Розенберг видел единственное спасение ото всех этих зол в новой вере. «Связь с расой помогает человеку освободиться от «гнета материализма сего века, падающего на жизнь отдельного человека». Без этой веры мы обречены испытывать разочарование и отчаяние».[575]
В этом заключалась скрытая привлекательность нацизма: «стоять вместе, чувствовать свою силу, совершать подвиги». Люди могли чувствовать себя избранниками, потенциальными героями просто из-за того, что родились немцами, «созданными для величия», тогда как их оппоненты «плывут против течения законов природы». Фактически каждый немец был (ницшеанская идея) сверхчеловеком. «Кровь» была той божественной сущностью, которую следует защищать прежде всего остального.
Почему эта идея оказывала такое огромное влияние? Во многом это объясняется политической обстановкой в Германии после Первой мировой войны и тем фактом, что в интеллектуальном плане – в науке, в философии, в музыке, на театральной сцене, в разных жанрах литературы – Германия первенствовала, а теперь перестала быть предводителем. Сильным чувством разочарования из-за утраты достоинства (что Ницше предсказывал задолго до войны) объясняется то, что люди некритично относились к дурной логике, противоречиям и ошибкам «Мифа». И никто не придавал значения тому, что многие свои важнейшие идеи Розенберг позаимствовал у христианства, коль скоро символы христианства подверглись изменению. «Люди грядущего века сделают из памятников», посвященных героям войны, и старых полей сражений святые места, куда будут приходить паломники новой религии; здесь сердца немцев, устремленные к новому мифу, будут постоянно обновляться».
Новой религии нужны были традиции, но существующие традиции не подходили Второму рейху.

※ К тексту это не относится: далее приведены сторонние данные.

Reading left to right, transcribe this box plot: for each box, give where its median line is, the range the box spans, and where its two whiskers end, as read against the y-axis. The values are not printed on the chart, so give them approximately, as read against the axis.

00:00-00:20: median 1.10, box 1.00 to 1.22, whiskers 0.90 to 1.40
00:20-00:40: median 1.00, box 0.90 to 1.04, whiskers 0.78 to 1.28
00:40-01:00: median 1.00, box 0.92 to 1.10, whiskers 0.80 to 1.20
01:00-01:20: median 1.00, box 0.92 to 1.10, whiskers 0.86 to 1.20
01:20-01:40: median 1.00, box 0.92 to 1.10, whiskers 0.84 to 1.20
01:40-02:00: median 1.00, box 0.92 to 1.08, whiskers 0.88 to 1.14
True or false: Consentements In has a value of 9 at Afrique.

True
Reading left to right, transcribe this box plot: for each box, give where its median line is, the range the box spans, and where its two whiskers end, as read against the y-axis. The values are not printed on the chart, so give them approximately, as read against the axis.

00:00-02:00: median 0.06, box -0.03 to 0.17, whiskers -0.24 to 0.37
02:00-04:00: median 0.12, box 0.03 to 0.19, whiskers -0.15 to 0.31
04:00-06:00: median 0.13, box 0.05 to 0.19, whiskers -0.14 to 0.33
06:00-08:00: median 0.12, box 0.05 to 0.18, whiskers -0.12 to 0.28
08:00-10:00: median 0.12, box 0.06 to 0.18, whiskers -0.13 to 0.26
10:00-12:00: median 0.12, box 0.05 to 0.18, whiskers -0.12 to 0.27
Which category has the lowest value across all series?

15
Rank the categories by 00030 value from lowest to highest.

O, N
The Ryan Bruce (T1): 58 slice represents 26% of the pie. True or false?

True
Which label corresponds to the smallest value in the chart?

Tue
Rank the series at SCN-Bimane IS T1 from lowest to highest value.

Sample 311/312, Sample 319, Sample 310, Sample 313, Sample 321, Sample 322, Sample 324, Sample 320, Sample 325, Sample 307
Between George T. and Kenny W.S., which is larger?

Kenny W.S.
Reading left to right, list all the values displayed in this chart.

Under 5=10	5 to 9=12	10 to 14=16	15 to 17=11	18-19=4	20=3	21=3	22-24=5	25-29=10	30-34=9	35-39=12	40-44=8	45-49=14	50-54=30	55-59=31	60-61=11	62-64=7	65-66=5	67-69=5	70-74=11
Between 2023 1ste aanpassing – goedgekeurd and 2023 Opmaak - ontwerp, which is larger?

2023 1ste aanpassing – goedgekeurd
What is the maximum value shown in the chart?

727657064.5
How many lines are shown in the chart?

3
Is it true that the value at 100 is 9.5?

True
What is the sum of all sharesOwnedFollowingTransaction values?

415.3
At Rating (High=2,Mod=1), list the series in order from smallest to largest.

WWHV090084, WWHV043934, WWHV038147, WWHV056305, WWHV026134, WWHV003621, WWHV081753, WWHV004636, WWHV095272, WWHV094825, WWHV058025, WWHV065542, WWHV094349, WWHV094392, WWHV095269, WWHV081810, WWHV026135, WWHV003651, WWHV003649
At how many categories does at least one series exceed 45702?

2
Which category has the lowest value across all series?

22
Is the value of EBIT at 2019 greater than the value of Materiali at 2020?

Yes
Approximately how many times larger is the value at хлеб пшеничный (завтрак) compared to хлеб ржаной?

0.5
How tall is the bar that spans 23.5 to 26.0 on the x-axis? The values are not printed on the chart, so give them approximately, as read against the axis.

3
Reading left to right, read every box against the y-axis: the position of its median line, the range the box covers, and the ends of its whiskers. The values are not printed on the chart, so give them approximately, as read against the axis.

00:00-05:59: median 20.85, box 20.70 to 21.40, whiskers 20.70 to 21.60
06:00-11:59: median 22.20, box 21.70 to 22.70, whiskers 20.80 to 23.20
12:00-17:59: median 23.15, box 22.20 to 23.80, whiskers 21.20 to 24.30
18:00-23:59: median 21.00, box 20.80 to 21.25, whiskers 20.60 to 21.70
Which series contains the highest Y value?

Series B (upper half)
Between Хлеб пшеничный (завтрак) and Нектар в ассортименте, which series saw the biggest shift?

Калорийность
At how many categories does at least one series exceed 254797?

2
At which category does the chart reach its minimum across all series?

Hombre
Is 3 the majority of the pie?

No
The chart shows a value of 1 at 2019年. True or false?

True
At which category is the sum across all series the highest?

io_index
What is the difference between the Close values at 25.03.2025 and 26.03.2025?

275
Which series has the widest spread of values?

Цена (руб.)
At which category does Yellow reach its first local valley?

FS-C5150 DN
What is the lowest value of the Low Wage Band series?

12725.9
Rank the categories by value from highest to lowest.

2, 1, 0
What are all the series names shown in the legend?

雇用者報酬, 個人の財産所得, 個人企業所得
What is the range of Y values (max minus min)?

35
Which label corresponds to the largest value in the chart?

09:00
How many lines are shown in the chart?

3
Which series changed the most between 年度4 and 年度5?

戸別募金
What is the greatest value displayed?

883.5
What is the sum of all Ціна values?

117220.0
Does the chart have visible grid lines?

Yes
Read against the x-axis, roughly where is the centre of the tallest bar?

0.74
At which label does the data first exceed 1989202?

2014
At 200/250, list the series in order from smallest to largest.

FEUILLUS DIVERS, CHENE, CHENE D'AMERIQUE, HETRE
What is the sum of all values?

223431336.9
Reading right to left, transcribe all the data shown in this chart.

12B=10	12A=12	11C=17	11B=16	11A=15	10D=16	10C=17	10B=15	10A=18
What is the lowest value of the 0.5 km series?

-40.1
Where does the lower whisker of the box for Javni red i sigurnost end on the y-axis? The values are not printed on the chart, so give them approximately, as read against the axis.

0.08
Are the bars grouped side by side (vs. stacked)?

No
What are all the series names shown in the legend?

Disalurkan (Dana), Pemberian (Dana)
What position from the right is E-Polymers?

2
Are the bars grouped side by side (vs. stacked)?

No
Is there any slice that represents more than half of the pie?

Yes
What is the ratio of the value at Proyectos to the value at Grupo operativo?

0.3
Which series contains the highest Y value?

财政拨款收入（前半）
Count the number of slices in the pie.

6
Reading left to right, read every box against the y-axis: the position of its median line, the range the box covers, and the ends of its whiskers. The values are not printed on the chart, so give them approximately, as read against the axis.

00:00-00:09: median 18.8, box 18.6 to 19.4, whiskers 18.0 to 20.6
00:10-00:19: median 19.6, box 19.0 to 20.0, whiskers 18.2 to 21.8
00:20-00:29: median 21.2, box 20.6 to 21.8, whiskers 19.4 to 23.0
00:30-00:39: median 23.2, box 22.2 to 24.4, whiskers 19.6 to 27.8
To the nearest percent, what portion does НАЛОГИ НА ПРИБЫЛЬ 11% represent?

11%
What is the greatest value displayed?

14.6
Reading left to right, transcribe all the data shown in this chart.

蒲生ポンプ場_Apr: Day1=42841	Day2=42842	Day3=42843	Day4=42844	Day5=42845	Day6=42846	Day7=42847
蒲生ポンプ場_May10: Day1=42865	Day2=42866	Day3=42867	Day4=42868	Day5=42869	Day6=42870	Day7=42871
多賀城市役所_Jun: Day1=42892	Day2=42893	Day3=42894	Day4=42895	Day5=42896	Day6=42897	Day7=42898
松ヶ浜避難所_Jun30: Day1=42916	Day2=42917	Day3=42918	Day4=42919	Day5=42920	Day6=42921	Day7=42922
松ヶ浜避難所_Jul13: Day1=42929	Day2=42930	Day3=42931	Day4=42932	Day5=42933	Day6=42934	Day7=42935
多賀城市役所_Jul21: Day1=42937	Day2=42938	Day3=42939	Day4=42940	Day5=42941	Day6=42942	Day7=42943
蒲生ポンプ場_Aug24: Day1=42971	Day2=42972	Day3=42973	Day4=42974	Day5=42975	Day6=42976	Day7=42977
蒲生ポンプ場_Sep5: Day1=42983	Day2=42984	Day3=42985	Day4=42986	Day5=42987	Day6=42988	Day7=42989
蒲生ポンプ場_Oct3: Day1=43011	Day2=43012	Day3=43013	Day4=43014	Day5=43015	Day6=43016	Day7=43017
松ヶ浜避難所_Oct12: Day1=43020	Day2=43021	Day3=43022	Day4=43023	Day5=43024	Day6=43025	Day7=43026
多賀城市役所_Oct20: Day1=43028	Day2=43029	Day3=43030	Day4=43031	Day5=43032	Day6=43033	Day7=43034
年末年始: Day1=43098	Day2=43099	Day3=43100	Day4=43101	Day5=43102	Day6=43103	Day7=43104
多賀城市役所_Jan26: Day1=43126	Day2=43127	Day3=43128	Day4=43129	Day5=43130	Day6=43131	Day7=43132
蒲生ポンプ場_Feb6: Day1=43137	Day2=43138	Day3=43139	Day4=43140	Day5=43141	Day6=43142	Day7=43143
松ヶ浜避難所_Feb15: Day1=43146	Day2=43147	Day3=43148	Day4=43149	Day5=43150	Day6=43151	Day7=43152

Поэтому Розенберг и Гиммлер обратились к саксонским временам. Розенберг предложил создать мемориал в Нижней Саксонии в Вердене, в том месте, где Карл Великий нанес поражение языческим полчищам, он предлагал установить здесь 4500 камней, по числу погибших здесь саксов. В мае 1934 года он организовал празднование семисотлетия битвы при Альтенеше, во время которой была истреблена вся крестьянская община, которая, как объявил католический епископ, придерживалась ереси. Посреди толпы (позже Розенберг уверял, что там собралось сорок тысяч человек), состоящей преимущественно из крестьян и фермеров, он заявил (вызвав «бурные аплодисменты»): «Святая земля немцев – это не Палестина… Наши святые места – некоторые замки на берегах Рейна, добрые земли Нижней Саксонии и прусская крепость Мариенбург».[576]
Розенбергу было легче выполнять свою задачу благодаря фанатичным приверженцам Гитлера – многие немцы видели в нем Мессию и наделяли его сверхъестественной силой. Но другие традиции пришлось фабриковать. К последним относится «кровавое знамя», якобы пропитанное кровью шестнадцати нацистов, убитых в Фельдхеррнхалле во время Мюнхенского путча в ноябре 1923 года. Затем это знамя использовалось для «освящения» других знамен, что напоминало апостольское преемство. В 1934 году останки убитых участников путча с дозволения их семей были перенесены в новый «Храм чести» в Мюнхене. Гитлер называл каждого убитого, чьи останки проносили перед ним в гробу, по имени, а члены Гитлерюгенда отвечали: «Здесь!». С тех пор об умерших нацистах говорили, что их «призвали к знамени Хорста Весселя» – воздавая почести «самому славному из всех нацистских героев» Хорсту Весселю, автору слов партийного гимна.